Minimum longitudinal reinforcement in rectangular and flanged reinforced concrete walls

Abstract

The amount of longitudinal steel in reinforced concrete walls is a key point in the damage distribution along the wall, although it is usually associated mainly with the prevention of temperature and shrinkage problems. A recent earthquake in New Zealand pointed out its relevance after the observation of a localized failure mode found in walls due to insufficient longitudinal steel reinforcement. Low amounts of longitudinal steel reinforcement prevent the correct distribution of the damage and can even lead to an early fracture of the reinforcement. The following study analyzes walls with different sections, such as T, L, and C-shaped walls, among others, subjected to pushover analysis, where the amount of longitudinal boundary reinforcement is varied, using values close to the minimum provided by ACI 318-19 code.
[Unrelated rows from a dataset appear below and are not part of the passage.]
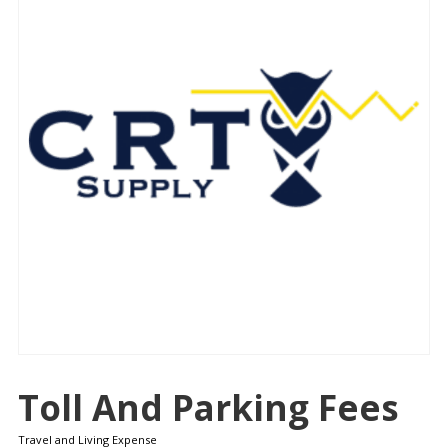
Toll And Parking Fees
Travel and Living Expense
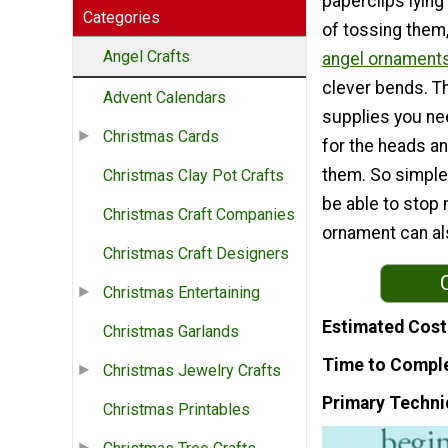
paperclips lying
Categories
of tossing them
Angel Crafts
angel ornament
clever bends. Th
Advent Calendars
supplies you ne
Christmas Cards
for the heads an
them. So simple
Christmas Clay Pot Crafts
be able to stop 
Christmas Craft Companies
ornament can als
Christmas Craft Designers
Christmas Entertaining
Estimated Cost
Christmas Garlands
Time to Compl
Christmas Jewelry Crafts
Primary Techni
Christmas Printables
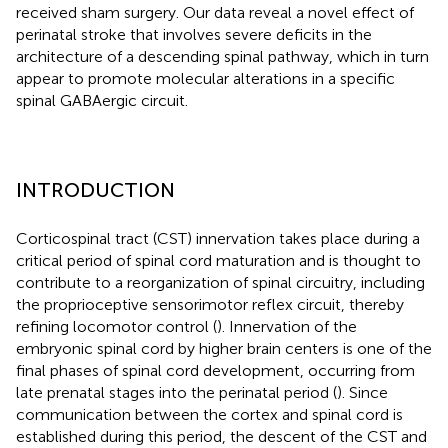
received sham surgery. Our data reveal a novel effect of
perinatal stroke that involves severe deficits in the
architecture of a descending spinal pathway, which in turn
appear to promote molecular alterations in a specific
spinal GABAergic circuit.
INTRODUCTION
Corticospinal tract (CST) innervation takes place during a
critical period of spinal cord maturation and is thought to
contribute to a reorganization of spinal circuitry, including
the proprioceptive sensorimotor reflex circuit, thereby
refining locomotor control (
). Innervation of the
embryonic spinal cord by higher brain centers is one of the
final phases of spinal cord development, occurring from
late prenatal stages into the perinatal period (
). Since
communication between the cortex and spinal cord is
established during this period, the descent of the CST and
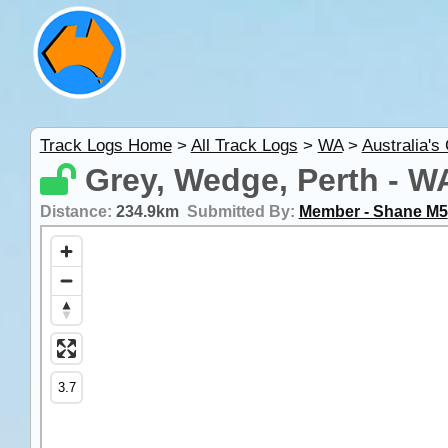
Track Logs Home
>
All Track Logs
>
WA
>
Australia's
Grey, Wedge, Perth - W
Distance:
234.9km
Submitted By:
Member - Shane M5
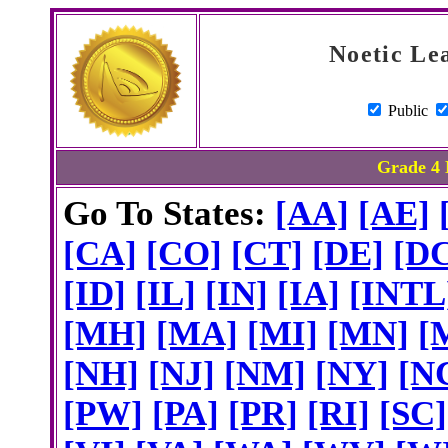
Noetic Le
Public
Grade 4 
Go To States:
[AA]
[AE]
[CA]
[CO]
[CT]
[DE]
[D
[ID]
[IL]
[IN]
[IA]
[INTL
[MH]
[MA]
[MI]
[MN]
[
[NH]
[NJ]
[NM]
[NY]
[N
[PW]
[PA]
[PR]
[RI]
[SC]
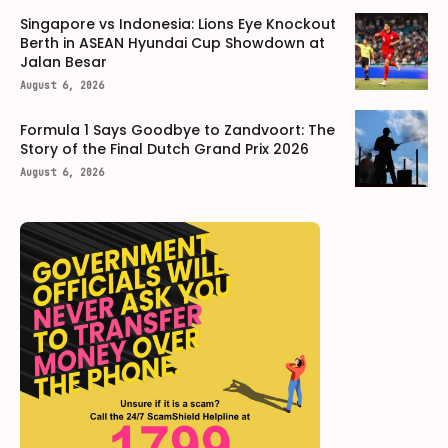
Singapore vs Indonesia: Lions Eye Knockout
Berth in ASEAN Hyundai Cup Showdown at
Jalan Besar
August 6, 2026
Formula 1 Says Goodbye to Zandvoort: The
Story of the Final Dutch Grand Prix 2026
August 6, 2026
The main parameter under analysis was the strain at the boundaries, revealing different behavior depending on the amount of boundary steel. When using steel amounts less than the minimum provided by the code, a greater growth for the tensile strain is observed, which in turn localizes the damage in a few zones along the wall height at low drift levels. This is overcome when using the recommended minimum steel amount. In addition, regarding the strength-to-cracking moment ratio (Mn/Mcr), although related to the growth of tensile strains, there is no specific value that can be recommended for all wall cross-sections.